The request =
Copy out, unchanged, every line of the rows below, starting at the line that contains "order: Gruiformes" and ending at the final line of the rows.

Working data =
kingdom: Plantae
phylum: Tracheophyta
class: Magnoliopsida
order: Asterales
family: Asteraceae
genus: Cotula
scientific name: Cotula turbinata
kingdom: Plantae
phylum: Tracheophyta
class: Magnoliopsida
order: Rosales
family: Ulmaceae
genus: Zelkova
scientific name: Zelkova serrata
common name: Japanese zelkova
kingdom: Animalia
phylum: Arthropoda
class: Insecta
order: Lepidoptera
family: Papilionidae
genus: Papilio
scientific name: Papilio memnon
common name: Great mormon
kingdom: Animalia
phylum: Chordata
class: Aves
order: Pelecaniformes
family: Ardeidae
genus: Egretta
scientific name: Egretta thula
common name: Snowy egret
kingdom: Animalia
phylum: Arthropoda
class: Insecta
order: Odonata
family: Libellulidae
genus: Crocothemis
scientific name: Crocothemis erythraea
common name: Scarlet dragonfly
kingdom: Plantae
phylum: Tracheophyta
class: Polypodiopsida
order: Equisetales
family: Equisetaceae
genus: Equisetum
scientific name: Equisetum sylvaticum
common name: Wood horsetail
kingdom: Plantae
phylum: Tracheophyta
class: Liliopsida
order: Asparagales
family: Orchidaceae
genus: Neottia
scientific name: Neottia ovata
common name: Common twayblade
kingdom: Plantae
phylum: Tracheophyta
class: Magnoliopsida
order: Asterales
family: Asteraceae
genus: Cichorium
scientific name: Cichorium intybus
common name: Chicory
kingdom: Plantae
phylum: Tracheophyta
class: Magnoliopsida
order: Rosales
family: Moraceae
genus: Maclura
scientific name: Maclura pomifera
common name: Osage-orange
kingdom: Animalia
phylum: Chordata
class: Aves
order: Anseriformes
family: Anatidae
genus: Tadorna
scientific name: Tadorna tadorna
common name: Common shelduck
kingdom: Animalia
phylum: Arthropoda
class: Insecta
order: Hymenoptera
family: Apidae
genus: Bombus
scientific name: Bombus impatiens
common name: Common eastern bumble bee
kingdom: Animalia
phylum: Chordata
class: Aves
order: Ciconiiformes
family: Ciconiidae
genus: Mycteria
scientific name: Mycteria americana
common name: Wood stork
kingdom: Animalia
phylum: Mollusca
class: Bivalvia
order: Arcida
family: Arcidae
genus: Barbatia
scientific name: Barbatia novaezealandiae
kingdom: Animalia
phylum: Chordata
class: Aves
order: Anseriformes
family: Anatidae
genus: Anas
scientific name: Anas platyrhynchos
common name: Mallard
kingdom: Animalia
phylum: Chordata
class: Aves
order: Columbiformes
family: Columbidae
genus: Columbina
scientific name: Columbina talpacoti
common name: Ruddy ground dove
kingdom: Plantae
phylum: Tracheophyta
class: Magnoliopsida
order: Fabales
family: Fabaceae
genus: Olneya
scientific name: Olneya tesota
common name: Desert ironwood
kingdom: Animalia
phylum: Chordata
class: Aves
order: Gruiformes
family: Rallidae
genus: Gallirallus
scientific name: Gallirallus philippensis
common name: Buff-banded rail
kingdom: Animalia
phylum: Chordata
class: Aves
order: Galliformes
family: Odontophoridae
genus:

Problem solution =
order: Gruiformes
family: Rallidae
genus: Gallirallus
scientific name: Gallirallus philippensis
common name: Buff-banded rail
kingdom: Animalia
phylum: Chordata
class: Aves
order: Galliformes
family: Odontophoridae
genus:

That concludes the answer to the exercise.